Shopping centres are keen to work with international retailers, adds Gouvêa de Souza. “Malls are desperately looking for alternative brands to differentiate their portfolio and offer. There is a desire and an open mind for global fashion brands in Brazil.”

The country’s love of social media can also help international retailers entering the country to engage with its potential new customers. The daily usage of social media in Brazil is more than double the world average, explains Ferreirinha, and it has some of the highest numbers of Facebook and Instagram users in the world.

“Brazilians are very intense and very talkative,” says Ferreirinha. ”We’re the same on social media. The average interaction online in the world is 3.8 hours per day, and it is 3.6 hours in the US. The average in Brazil is 9.8 hours per day. Instagram is the number one tool for retailers in Brazil.” Indeed, Brazil’s daily use of social media far outstrips the UK’s, which stands at 2.13 hours per day. 

Harrods’ Ward agrees this is something retailers looking at the Brazilian market will have to consider: “Brazil is very sophisticated in terms of its social media.

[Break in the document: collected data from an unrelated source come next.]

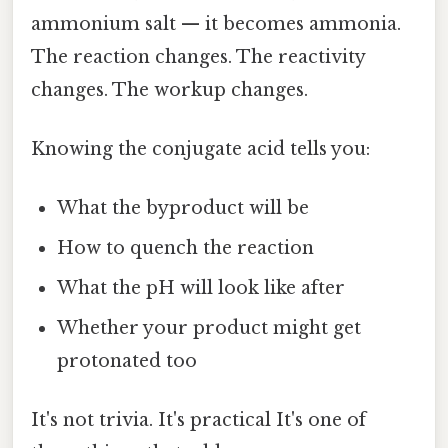
ammonium salt — it becomes ammonia.
The reaction changes. The reactivity
changes. The workup changes.
Knowing the conjugate acid tells you:
What the byproduct will be
How to quench the reaction
What the pH will look like after
Whether your product might get
protonated too
It's not trivia. It's practical It's one of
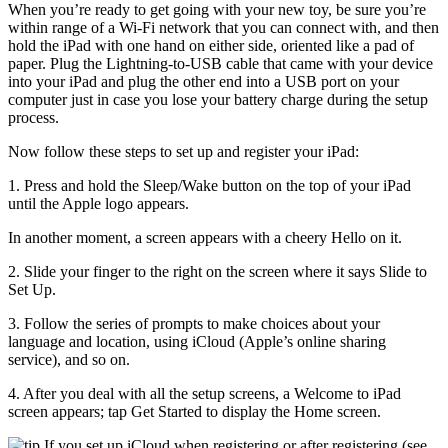
When you’re ready to get going with your new toy, be sure you’re
within range of a Wi-Fi network that you can connect with, and then
hold the iPad with one hand on either side, oriented like a pad of
paper. Plug the Lightning-to-USB cable that came with your device
into your iPad and plug the other end into a USB port on your
computer just in case you lose your battery charge during the setup
process.
Now follow these steps to set up and register your iPad:
1. Press and hold the Sleep/Wake button on the top of your iPad
until the Apple logo appears.
In another moment, a screen appears with a cheery Hello on it.
2. Slide your finger to the right on the screen where it says Slide to
Set Up.
3. Follow the series of prompts to make choices about your
language and location, using iCloud (Apple’s online sharing
service), and so on.
4. After you deal with all the setup screens, a Welcome to iPad
screen appears; tap Get Started to display the Home screen.
If you set up iCloud when registering or after registering (see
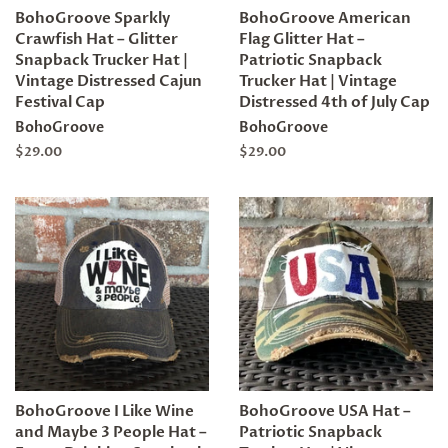
BohoGroove Sparkly
BohoGroove American
Crawfish Hat – Glitter
Flag Glitter Hat –
Snapback Trucker Hat |
Patriotic Snapback
Vintage Distressed Cajun
Trucker Hat | Vintage
Festival Cap
Distressed 4th of July Cap
BohoGroove
BohoGroove
Regular
$29.00
Regular
$29.00
price
price
BohoGroove I Like Wine
BohoGroove USA Hat –
and Maybe 3 People Hat –
Patriotic Snapback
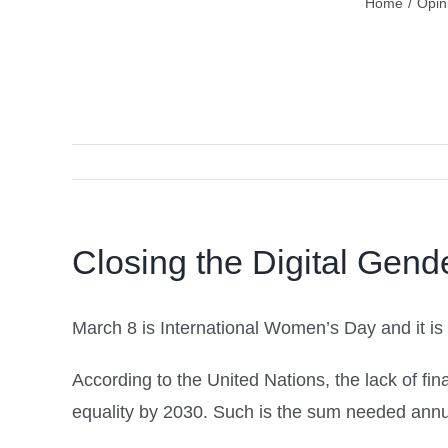
Home
/
Opin
Closing the Digital Gend
March 8 is International Women’s Day and it is
According to the United Nations, the lack of f
equality by 2030. Such is the sum needed annua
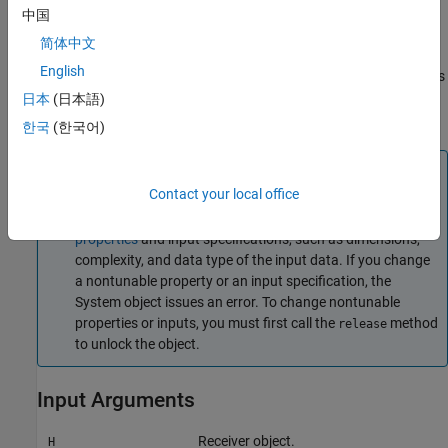
corresponding pulse intervals. Such setup is often referred to as
中国
coherent on receive
.
简体中文
English
combines all input arguments. This
= step(
,
,
,
)
Y
H
X
EN_RX
PHNOISE
syntax is available when you configure
so that
H
日本
(日本語)
is
and
is
.
H.EnableInputPort
true
H.PhaseNoiseInputPort
true
한국
(한국어)
Note
Contact your local office
The object performs an initialization the first time the
object is executed. This initialization locks
nontunable
properties
and input specifications, such as dimensions,
complexity, and data type of the input data. If you change
a nontunable property or an input specification, the
System object issues an error. To change nontunable
properties or inputs, you must first call the
method
release
to unlock the object.
Input Arguments
Receiver object.
H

You can’t just go in with a traditional marketing strategy.”

Brazilian designer Mariana Jungmann points to Brazil’s culture as another benefit for retailers: “Brazil has long been known for its beach culture and producing talented athletes, making the country a hot topic when it comes to anything from swimwear to the sports industry.”

Retailers have to remember Brazil is more than just São Paulo and Rio de Janeiro, concludes Farfetch’s Meira: “There are plenty of opportunities on other cities and states, and the key is to understand what kind of customers your company needs and where you can find those customers. Retailers must identify the markets that are growing, and deeply research about local culture and behaviours.”